O último caso que envolveu o presidente Umaro Cissoco Embaló e a missão de alto nível da CEDEAO, é uma lição clara de que as organizações têm as suas limitações. Elas apenas promovem o diálogo como forma de dirimir os conflitos de interesse entre os atores políticos, através de composição de uma equipa de negociação. Essas equipas de negociação, por sua vez, elaboram um plano estruturado que orientará a abordagem do conflito, e as estratégias que serão usadas para alcançar um acordo vantajoso. Esse plano é conhecido por roteiro de negociação, cuja elaboração não pode submeter a vontade de nenhum dos envolvidos na crise, sob pena de cair na parcialidade.

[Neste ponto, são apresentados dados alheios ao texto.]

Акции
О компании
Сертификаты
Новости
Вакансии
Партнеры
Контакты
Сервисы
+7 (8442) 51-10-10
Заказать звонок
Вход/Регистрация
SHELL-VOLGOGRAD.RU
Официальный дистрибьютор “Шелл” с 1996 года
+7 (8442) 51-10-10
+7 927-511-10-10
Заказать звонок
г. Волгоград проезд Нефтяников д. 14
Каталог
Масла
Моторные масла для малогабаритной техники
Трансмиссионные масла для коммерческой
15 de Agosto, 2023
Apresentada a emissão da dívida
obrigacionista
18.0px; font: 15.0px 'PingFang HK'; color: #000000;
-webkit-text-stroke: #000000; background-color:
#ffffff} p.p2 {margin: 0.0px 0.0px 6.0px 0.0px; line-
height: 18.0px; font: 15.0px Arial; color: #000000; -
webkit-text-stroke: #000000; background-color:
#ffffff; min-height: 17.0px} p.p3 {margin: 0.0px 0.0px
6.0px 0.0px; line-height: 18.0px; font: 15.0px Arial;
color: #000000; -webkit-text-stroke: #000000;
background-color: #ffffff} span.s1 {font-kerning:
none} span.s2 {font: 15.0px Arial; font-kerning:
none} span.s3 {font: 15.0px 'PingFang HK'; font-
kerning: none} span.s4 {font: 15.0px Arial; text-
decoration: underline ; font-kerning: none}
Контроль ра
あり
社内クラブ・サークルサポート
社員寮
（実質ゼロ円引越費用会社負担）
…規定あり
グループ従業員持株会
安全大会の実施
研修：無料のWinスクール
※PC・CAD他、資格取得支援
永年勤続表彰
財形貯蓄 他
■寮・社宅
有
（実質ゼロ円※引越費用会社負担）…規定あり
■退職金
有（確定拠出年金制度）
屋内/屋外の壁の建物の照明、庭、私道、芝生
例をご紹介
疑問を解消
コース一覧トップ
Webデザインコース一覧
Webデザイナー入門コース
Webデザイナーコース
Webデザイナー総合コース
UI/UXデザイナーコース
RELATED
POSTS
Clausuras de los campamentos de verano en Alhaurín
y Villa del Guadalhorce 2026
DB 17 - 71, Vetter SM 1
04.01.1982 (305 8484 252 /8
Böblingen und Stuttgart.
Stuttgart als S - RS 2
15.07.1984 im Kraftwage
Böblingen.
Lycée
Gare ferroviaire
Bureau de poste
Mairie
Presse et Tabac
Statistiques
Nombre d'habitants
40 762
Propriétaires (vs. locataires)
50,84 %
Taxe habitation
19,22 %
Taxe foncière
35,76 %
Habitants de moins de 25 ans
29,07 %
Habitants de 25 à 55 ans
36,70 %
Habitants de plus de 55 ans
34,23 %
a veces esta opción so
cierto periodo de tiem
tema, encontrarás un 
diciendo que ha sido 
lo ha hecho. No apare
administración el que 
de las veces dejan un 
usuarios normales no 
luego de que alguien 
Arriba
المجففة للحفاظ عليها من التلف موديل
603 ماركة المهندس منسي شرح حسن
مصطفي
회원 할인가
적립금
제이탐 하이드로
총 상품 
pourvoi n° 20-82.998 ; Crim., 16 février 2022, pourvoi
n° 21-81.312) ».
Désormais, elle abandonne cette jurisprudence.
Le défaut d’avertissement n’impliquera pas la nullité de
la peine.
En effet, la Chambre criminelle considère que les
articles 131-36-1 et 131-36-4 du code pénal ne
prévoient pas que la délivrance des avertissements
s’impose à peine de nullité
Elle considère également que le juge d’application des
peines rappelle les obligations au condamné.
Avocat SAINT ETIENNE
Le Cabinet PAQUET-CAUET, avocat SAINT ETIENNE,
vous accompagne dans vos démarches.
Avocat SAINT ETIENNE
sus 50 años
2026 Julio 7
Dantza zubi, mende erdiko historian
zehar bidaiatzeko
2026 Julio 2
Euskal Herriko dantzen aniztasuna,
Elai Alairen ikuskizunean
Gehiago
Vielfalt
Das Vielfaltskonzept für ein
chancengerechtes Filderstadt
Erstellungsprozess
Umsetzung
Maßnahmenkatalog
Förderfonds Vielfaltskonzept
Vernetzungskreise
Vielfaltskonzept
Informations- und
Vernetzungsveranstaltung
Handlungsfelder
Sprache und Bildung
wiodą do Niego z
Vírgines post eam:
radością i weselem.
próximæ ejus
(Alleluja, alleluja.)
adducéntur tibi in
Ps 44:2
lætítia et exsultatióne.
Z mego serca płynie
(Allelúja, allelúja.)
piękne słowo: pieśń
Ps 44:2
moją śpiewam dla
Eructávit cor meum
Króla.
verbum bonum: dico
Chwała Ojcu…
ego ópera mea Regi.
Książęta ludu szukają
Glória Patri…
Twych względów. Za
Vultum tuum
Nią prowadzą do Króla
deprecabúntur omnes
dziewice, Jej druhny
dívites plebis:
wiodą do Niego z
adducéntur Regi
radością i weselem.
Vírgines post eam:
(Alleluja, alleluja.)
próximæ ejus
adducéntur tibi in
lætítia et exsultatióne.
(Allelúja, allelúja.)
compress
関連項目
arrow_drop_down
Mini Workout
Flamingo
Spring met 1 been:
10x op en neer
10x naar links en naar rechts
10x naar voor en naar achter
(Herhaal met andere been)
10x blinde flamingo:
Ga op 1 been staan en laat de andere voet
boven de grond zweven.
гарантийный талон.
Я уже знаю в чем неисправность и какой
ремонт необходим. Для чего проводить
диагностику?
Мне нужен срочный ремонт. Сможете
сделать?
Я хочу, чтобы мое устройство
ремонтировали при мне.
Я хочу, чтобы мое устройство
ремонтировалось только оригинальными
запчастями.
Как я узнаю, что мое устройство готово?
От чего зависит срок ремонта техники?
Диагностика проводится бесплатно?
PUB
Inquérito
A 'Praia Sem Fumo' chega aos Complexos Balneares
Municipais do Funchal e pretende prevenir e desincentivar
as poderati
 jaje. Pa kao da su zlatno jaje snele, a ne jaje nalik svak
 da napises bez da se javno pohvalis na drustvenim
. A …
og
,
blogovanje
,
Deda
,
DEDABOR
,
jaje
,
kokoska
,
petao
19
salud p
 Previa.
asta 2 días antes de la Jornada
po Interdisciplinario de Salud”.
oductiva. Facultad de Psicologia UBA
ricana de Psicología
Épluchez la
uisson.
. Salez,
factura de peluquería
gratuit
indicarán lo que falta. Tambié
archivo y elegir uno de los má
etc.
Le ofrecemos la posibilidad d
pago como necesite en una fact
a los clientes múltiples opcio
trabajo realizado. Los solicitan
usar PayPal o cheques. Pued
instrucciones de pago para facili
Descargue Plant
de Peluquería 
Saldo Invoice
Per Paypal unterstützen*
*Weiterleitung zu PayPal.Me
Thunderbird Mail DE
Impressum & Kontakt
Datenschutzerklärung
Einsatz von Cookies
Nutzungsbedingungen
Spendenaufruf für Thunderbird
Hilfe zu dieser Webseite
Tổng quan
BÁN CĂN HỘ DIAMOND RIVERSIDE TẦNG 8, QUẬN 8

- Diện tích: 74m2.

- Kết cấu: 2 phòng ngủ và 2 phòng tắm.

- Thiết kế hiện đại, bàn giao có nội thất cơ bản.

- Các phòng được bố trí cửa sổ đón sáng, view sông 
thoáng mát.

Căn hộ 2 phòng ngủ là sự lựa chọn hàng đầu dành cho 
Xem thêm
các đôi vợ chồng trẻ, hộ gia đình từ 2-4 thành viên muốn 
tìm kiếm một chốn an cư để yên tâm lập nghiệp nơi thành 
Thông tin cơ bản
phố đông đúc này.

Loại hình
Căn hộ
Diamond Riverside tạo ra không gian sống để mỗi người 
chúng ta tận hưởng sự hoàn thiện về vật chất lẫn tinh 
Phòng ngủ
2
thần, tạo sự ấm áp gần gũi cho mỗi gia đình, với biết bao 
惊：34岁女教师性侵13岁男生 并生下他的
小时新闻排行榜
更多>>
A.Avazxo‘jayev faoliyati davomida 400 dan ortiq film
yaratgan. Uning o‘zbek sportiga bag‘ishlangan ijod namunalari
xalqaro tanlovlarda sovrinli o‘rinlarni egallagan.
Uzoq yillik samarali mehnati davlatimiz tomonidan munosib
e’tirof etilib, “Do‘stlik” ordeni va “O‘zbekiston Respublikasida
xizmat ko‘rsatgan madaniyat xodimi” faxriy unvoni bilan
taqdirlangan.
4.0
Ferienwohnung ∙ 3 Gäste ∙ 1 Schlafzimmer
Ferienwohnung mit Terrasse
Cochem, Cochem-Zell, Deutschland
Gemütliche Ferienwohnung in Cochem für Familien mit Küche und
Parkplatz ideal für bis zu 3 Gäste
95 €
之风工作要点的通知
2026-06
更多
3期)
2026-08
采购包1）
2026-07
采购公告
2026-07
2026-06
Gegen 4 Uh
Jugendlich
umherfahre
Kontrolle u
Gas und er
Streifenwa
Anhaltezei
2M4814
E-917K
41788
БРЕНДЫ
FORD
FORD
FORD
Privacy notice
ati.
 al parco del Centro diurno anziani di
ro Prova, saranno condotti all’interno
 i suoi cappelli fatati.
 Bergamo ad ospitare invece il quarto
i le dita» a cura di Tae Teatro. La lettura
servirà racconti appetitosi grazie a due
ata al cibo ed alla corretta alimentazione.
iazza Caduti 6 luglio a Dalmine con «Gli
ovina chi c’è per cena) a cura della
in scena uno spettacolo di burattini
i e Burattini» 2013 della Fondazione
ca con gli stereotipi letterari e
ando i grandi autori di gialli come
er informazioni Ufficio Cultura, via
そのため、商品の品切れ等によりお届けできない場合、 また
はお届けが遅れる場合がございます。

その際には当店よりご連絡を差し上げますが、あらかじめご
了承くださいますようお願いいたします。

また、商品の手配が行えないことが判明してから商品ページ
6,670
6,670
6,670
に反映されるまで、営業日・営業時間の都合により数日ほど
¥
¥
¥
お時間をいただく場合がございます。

A Guiné-Bissau vive uma polarização profundamente enraizada, cuja génese está ligada ao congresso de Partido Africano da Independência da Guiné e Cabo Verde (PAIGC), realizada em Cacheu, em 2014, mas que, nos últimos lustros, ganhou novos contornos abrangendo todos os níveis da sociedade guineense. É difícil comparar um período histórico igual, em que os guineenses, outrora “irmãos de mesma pátria”, viraram uns contra os outros, com o objetivo de enfrentar, combater e derrotar quem pensa diferente.
Os partidos políticos partiram-se; a sociedade civil de costas viradas, as instituições religiosas espreitando-se com desconfiança, a solidariedade étnica a afirmar-se, as famílias se odiaram, e as redes sociais viraram palco de teatro insultuoso. Tudo isso, resultado da profunda polarização política, que está a tornar a longa convivência harmoniosa dos guineenses.
A polarização que se vive na Guiné-Bissau, está a atingir o seu último estágio, crónico, e as suas consequências poderão relegar o país a uma situação de extrema crise social. Para que isso não aconteça, é indispensável que os decisores tenham boa fé, e compreender que a solução para o país, dependerá da cultura democrática das forças políticas, do respeito pelas normas vigente no país, e o tratamento condigno de organizações das quais o país é membro.